COMMENT
Live in a strange country long enough and you begin to understand the locals. Marry one, as I did more than 20 years ago, and the insights should be clearer than crystal.
That's the theory, but it doesn't always work that way, and the proof is snoring softly in the bedroom, exhausted after a two-hour rant about George W. Bush, and why, if I had a shred of decency, I'd hot-foot it to take out American citizenship and vote for John Kerry.
All of which shows that cultural incomprehension cuts both ways because, while there is an awful lot to dislike about Bush, if I could vote, it sure wouldn't be for Kerry.
Don't get me wrong. He's probably a decent enough guy - no worse, at any rate, than any presidential challenger thrown up by a system that, by and large, produces the best candidates money can buy. The big objection is: what would he do to stop a second squadron of Islamist hijackers parking a jumbo jet or two on top of another Manhattan landmark? Actually, that was what prompted my soulmate's diatribe, as she thinks last weekend's warnings about another spate of attacks prove beyond doubt that Bush isn't fit to govern.
"Yeah, right," she snorted. "The Democratic Convention ends and Bush starts scaring folks to steal Kerry's thunder."
She wasn't alone in believing the White House was playing politics with fear. Homeland Security tsar Tom Ridge had no sooner finished his press conference than failed presidential contender Howard Dean had this to say: "I'm concerned that every time something happens that's not good for President Bush he plays this trump card, which is terrorism."

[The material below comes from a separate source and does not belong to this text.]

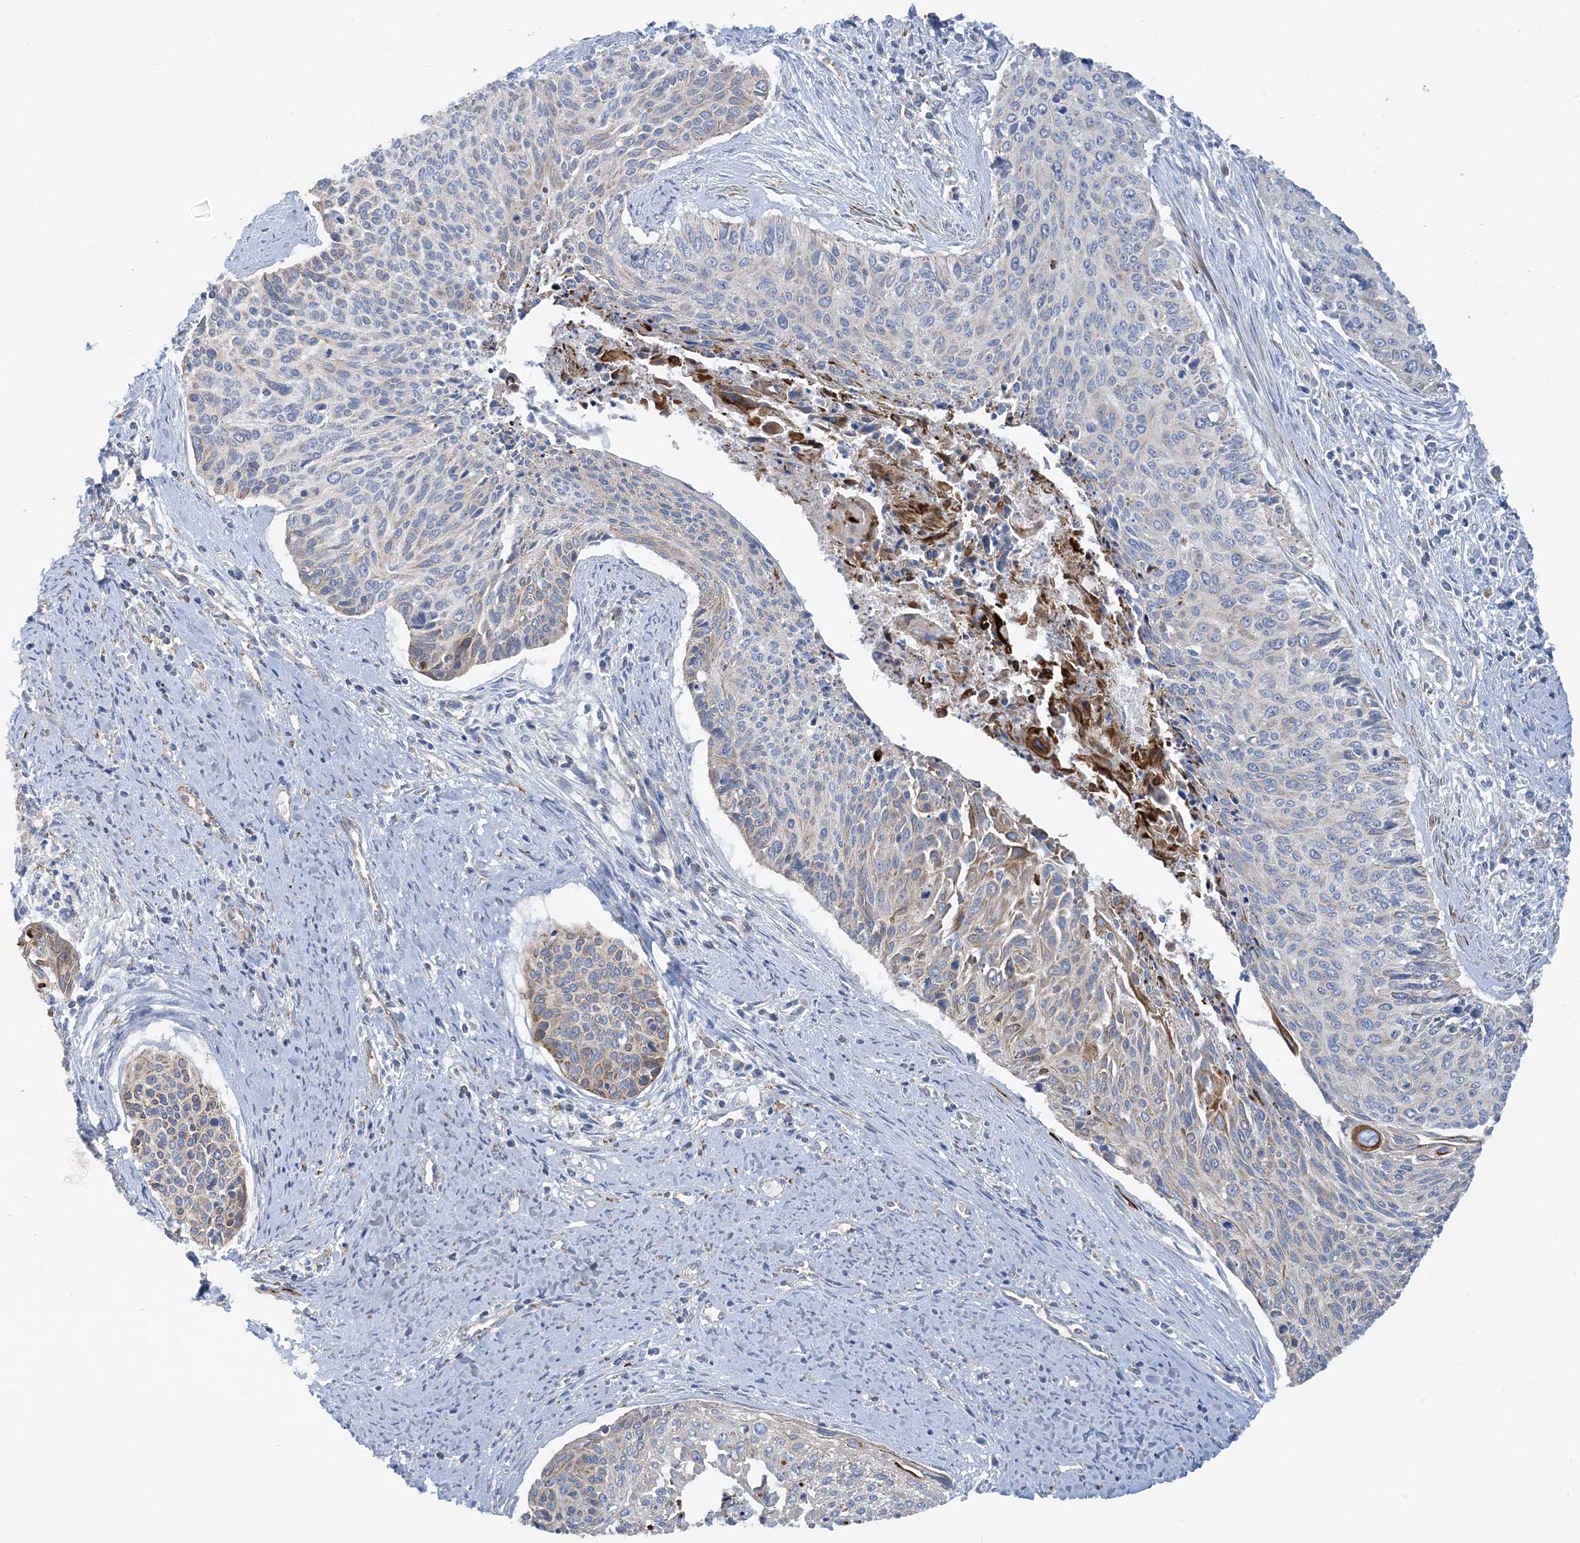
{"staining": {"intensity": "weak", "quantity": "25%-75%", "location": "cytoplasmic/membranous"}, "tissue": "cervical cancer", "cell_type": "Tumor cells", "image_type": "cancer", "snomed": [{"axis": "morphology", "description": "Squamous cell carcinoma, NOS"}, {"axis": "topography", "description": "Cervix"}], "caption": "Tumor cells reveal low levels of weak cytoplasmic/membranous staining in about 25%-75% of cells in human squamous cell carcinoma (cervical). (DAB (3,3'-diaminobenzidine) = brown stain, brightfield microscopy at high magnification).", "gene": "CALHM5", "patient": {"sex": "female", "age": 55}}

Like millions of other Bush-haters, Joanne harbours no doubts that the Administration's motives are purely venal, and that is where my appreciation of the American mind gets lost in the cultural gulf.

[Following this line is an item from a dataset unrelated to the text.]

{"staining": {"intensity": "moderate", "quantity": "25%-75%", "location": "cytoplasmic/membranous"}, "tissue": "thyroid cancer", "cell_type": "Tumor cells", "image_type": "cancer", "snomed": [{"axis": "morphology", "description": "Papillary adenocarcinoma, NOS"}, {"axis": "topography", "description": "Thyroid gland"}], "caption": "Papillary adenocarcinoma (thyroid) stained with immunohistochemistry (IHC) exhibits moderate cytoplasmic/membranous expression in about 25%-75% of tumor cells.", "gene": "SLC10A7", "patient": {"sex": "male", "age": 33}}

You see, almost three years ago, when what was left of the Twin Towers still smouldered and anthrax scares were emptying offices across the country, she didn't experience an instant of doubt.
The authorities recommended duct tape for sealing windows and doors against germs and chemicals, so Joanne bought industrial-size rolls. And she pestered the doctor until he wrote prescriptions for Cipro, supposed to counteract anthrax.

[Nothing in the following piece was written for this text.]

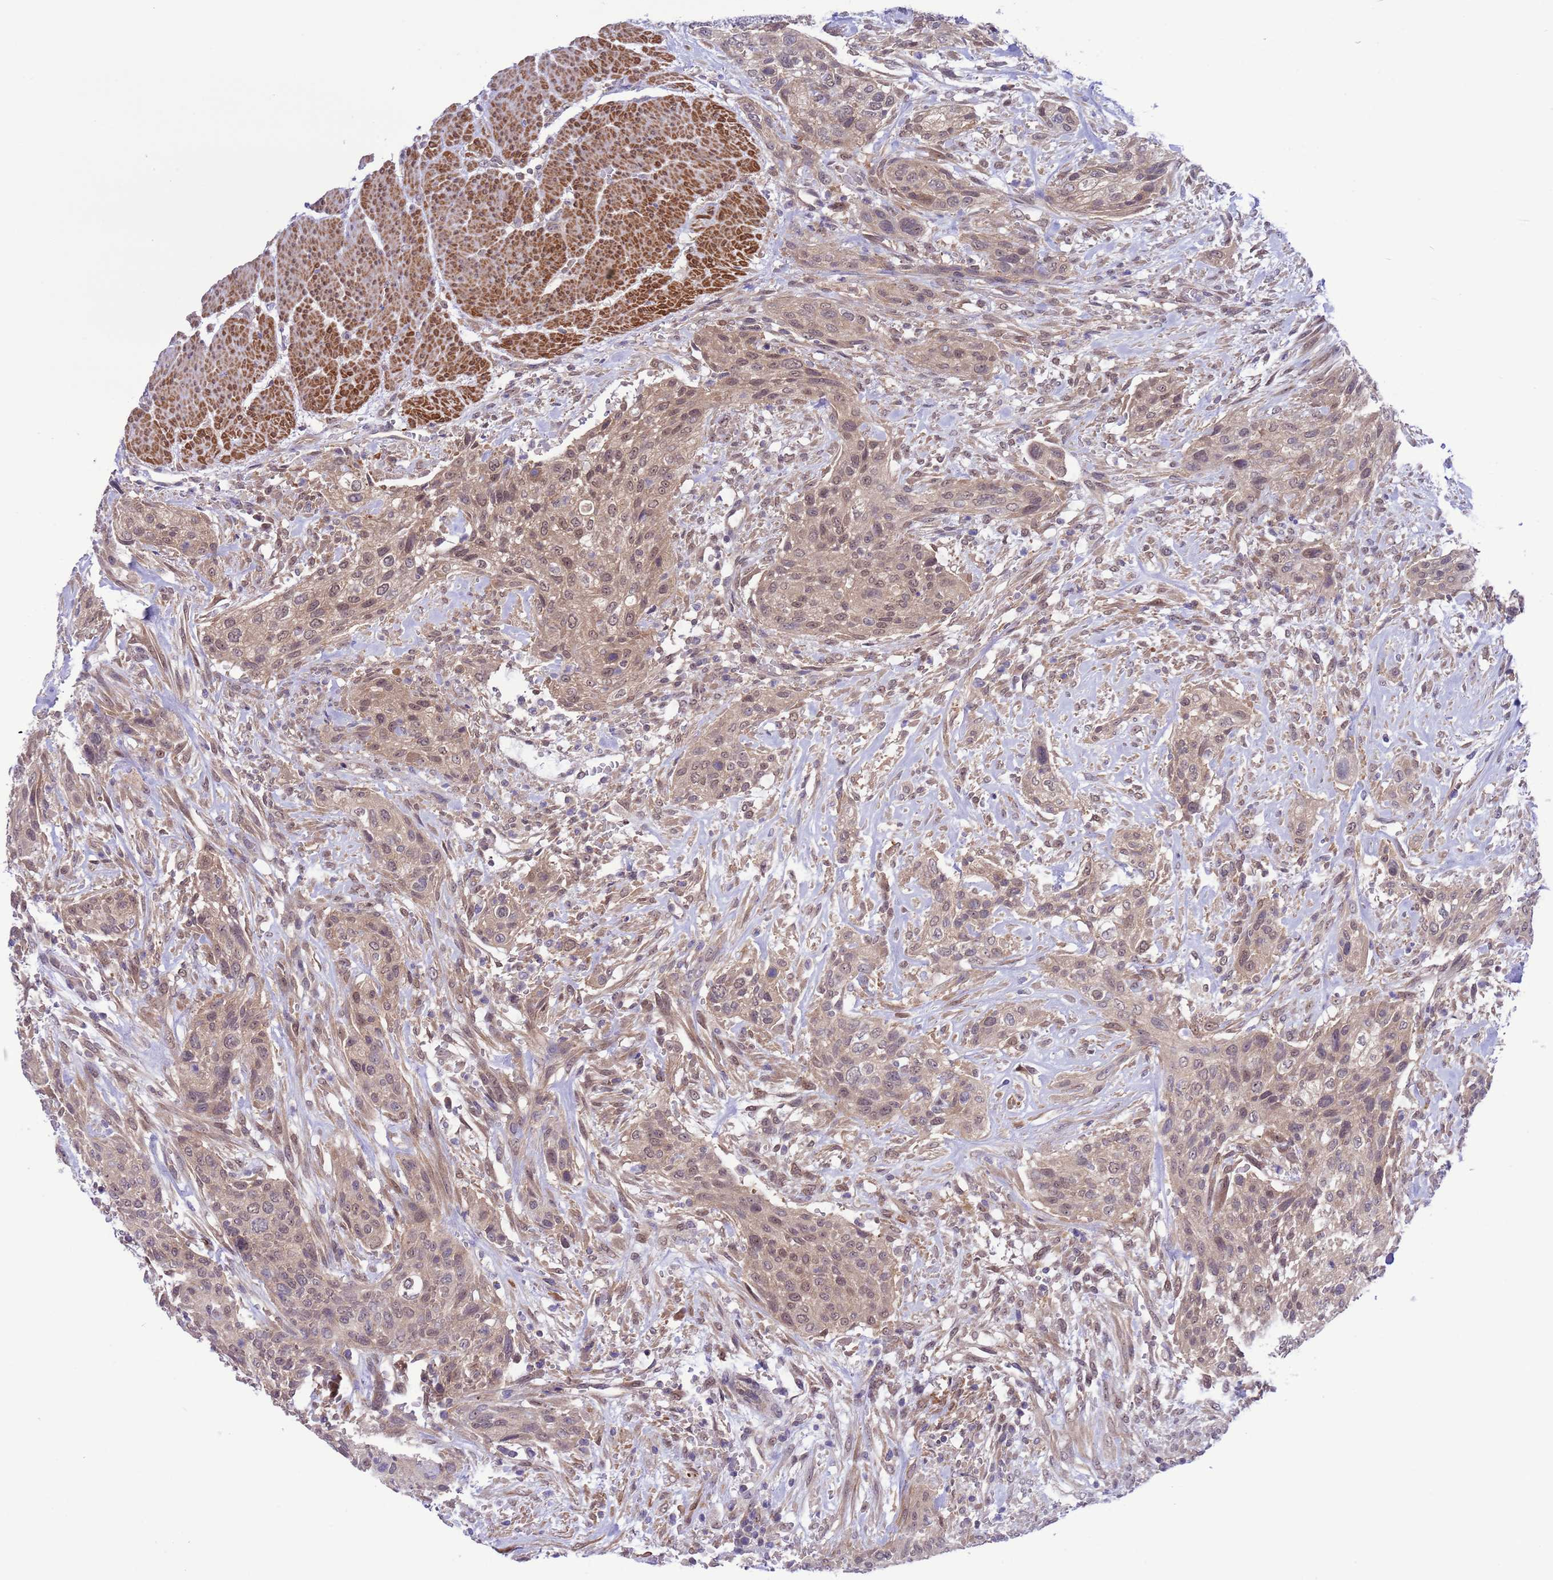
{"staining": {"intensity": "weak", "quantity": ">75%", "location": "cytoplasmic/membranous,nuclear"}, "tissue": "urothelial cancer", "cell_type": "Tumor cells", "image_type": "cancer", "snomed": [{"axis": "morphology", "description": "Urothelial carcinoma, High grade"}, {"axis": "topography", "description": "Urinary bladder"}], "caption": "Protein staining shows weak cytoplasmic/membranous and nuclear expression in about >75% of tumor cells in urothelial carcinoma (high-grade).", "gene": "ZNF461", "patient": {"sex": "male", "age": 35}}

Nor did she stop there. Our apartment is on the East Side, about 200m from the entrance to the Midtown Tunnel and the highway to the presumed safety of Long Island. If the worst happened, she figured it would take two minutes to get the car out of the garage, just enough time to escape Manhattan before authorities sealed it off.
I remember that distinctly because, as she packed suitcases with everything the well-equipped refugee family could need, the duds she selected for our son prompted one of those fights that parents of adolescents know too well. If he had to live under canvas, he damn well wasn't going to do it in his mother's idea of fashionable attire.
Well, we got through that blowup and like everyone else in Manhattan, the fear of another September 11-style attack subsided. Low-flying planes still draw nervous glances, but the anxiety is fleeting. You adjust. You forget. You get on with life.
I reminded Joanne of this as she fulminated about Bush and his terror warnings, but it didn't slow her down. Couldn't I see a manipulator at work? There had been no further attacks, why should there be one now? The Spanish strategy, I countered. A few satchels of explosive blew away the pro-US government of Prime Minister Jose Zapatero. Why shouldn't they try the same tactics in the run-up to the US election?
It wouldn't work, being more likely to get the US fighting mad, but since the Islamists' understanding of the American mind appears to be even more flawed than my own, they might give it a shot - especially with the Republican Convention about to make Manhattan an even more target-rich environment than normal.
Rubbish, she responded. It wasn't going to happen because, well, because she said so. Sensing a lost cause I gave up and we retreated to neutral corners, as long-married folks learn to do.
But a bit later, I noticed she wasn't around. "What's your Mum up to?" I asked our son, who turned away from his video game long enough to shrug "Dunno".
"She had the suitcase out," he said, "and then she took it down to the car."
Much as Joanne mistrusts Bush's every word, the terror message had sunk in. I didn't say boo when she came back. That we are packed and ready is enough. Domestic peace is too precious to shatter for the satisfaction of a little gloating.